Yes. French law permits capital contributions to be made in kind (apports en nature) — for example, in the form of equipment, intellectual property, or real estate — rather than in cash. In-kind contributions do not pass through the capital deposit account but must be independently valued by a commissaire aux apports appointed by the court. Where both cash and in-kind contributions are made, the cash element is deposited in the blocked account in the usual manner. Our lawyers advise on the valuation and documentation requirements for in-kind contributions at the outset of the mandate.
Can the capital deposit process be completed entirely remotely?
Yes. The entire capital deposit process is managed remotely under our mandate. Shareholder identity documents are collected and verified electronically. Account opening applications are submitted directly by our lawyers. Capital transfers are made by shareholders via international wire transfer. The attestation de dépôt des fonds is collected and integrated into the digital incorporation dossier. No physical presence in France is required from any shareholder at any stage of the process.
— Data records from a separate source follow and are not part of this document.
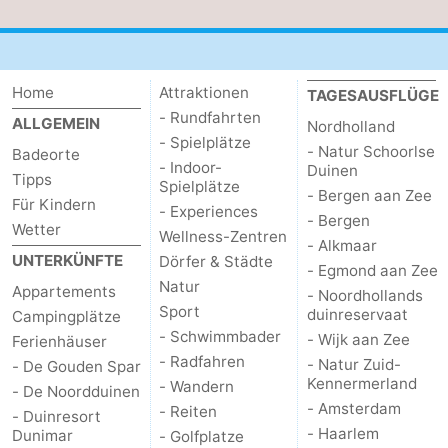
Home
Attraktionen
TAGESAUSFLÜGE
- Rundfahrten
ALLGEMEIN
Nordholland
- Spielplätze
- Natur Schoorlse
Badeorte
- Indoor-
Duinen
Tipps
Spielplätze
- Bergen aan Zee
Für Kindern
- Experiences
- Bergen
Wetter
Wellness-Zentren
- Alkmaar
UNTERKÜNFTE
Dörfer & Städte
- Egmond aan Zee
Natur
Appartements
- Noordhollands
Sport
duinreservaat
Campingplätze
- Schwimmbader
- Wijk aan Zee
Ferienhäuser
- Radfahren
- Natur Zuid-
- De Gouden Spar
Kennermerland
- Wandern
- De Noordduinen
- Amsterdam
- Reiten
- Duinresort
- Haarlem
Dunimar
- Golfplatze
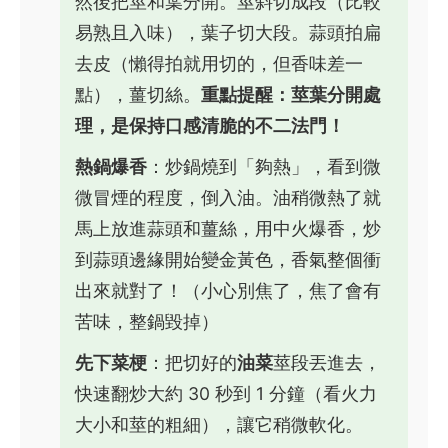
然後把莖和葉分開。莖斜切成段（比較
易熟且入味），葉子切大段。蒜頭拍扁
去皮（懶得拍就用切的，但香味差一
點），薑切絲。
重點提醒：莖葉分開處
理，是保持口感清脆的不二法門！
熱鍋爆香
：炒鍋燒到「夠熱」，看到微
微冒煙的程度，倒入油。油稍微熱了就
馬上放進蒜頭和薑絲，用中火爆香，炒
到蒜頭邊緣開始變金黃色，香氣整個衝
出來就對了！（小心別焦了，焦了會有
苦味，整鍋毀掉）
先下菜梗
：把切好的
油菜
莖段丟進去，
快速翻炒大約 30 秒到 1 分鐘（看火力
大小和莖的粗細），讓它稍微軟化。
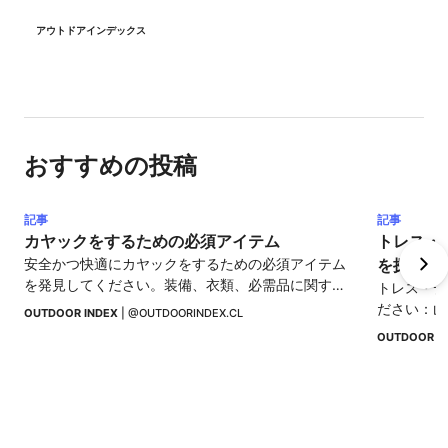
アウトドアインデックス
おすすめの投稿
記事
記事
カヤックをするための必須アイテム
トレス・
安全かつ快適にカヤックをするための必須アイテム
を探検す
を発見してください。装備、衣類、必需品に関する
トレス・デ
ガイド。
ださい：山
OUTDOOR INDEX
 | 
@OUTDOORINDEX.CL
ッキングす
OUTDOOR I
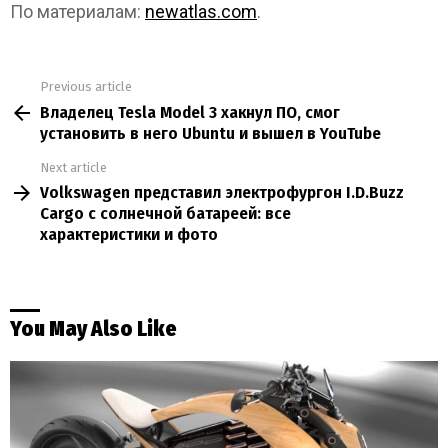
По материалам:
newatlas.com
.
Previous article
See
Владелец Tesla Model 3 хакнул ПО, смог
more
установить в него Ubuntu и вышел в YouTube
Next article
Volkswagen представил электрофургон I.D.Buzz
Cargo с солнечной батареей: все
характеристики и фото
You May Also Like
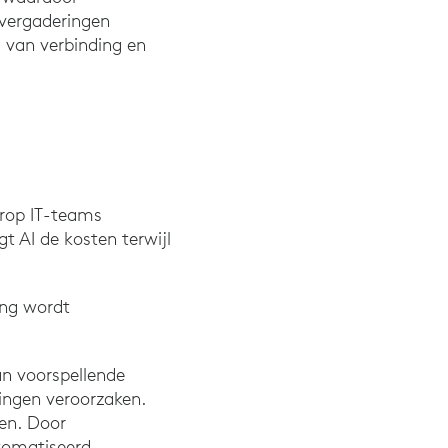
 vergaderingen
l van verbinding en
arop IT-teams
t AI de kosten terwijl
ing wordt
n voorspellende
ingen veroorzaken.
ren. Door
tomatiseerd,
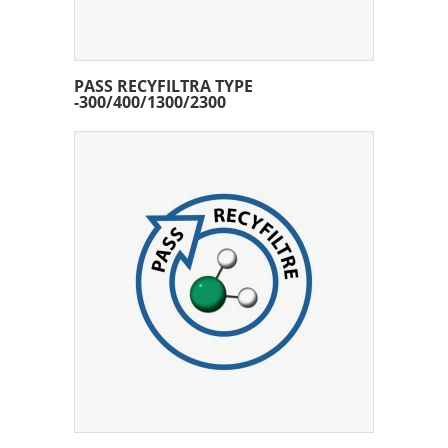
PASS RECYFILTRA TYPE
-300/400/1300/2300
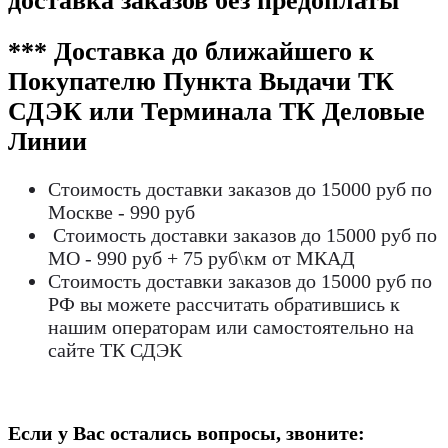
доставка заказов без предоплаты
*** Доставка до ближайшего к
Покупателю Пункта Выдачи ТК
СДЭК или Терминала ТК Деловые
Линии
Стоимость доставки заказов до 15000 руб по
Москве - 990 руб
Стоимость доставки заказов до 15000 руб по
МО - 990 руб + 75 руб\км от МКАД
Стоимость доставки заказов до 15000 руб по
РФ вы можете рассчитать обратившись к
нашим операторам или самостоятельно на
сайте ТК СДЭК
Если у Вас остались вопросы, звоните:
Is a minimum share capital amount advisable even when the legal minimum is €1?
Yes. While the legal minimum share capital for a SARL, EURL, SAS, or SASU is €1, incorporating with a nominal capital amount carries practical disadvantages. French banks routinely assess the capitalisation of a company during business account onboarding and may decline or restrict accounts for under-capitalised entities. Suppliers, clients, and commercial counterparties also view share capital as an indicator of financial seriousness. Our lawyers advise on an appropriate capital level for your specific activity and commercial profile during the initial consultation.
What if the greffe rejects the incorporation dossier after the capital has been deposited?
If the greffe issues a rejection notice (refus d’immatriculation) identifying a deficiency in the dossier, the capital deposit account remains blocked and the funds are not released until the issue is resolved. We respond to any greffe observations immediately, correct the identified deficiency, and resubmit the dossier without delay. In the rare case that the incorporation cannot proceed at all, the blocked capital is returned to the shareholders in full as described above.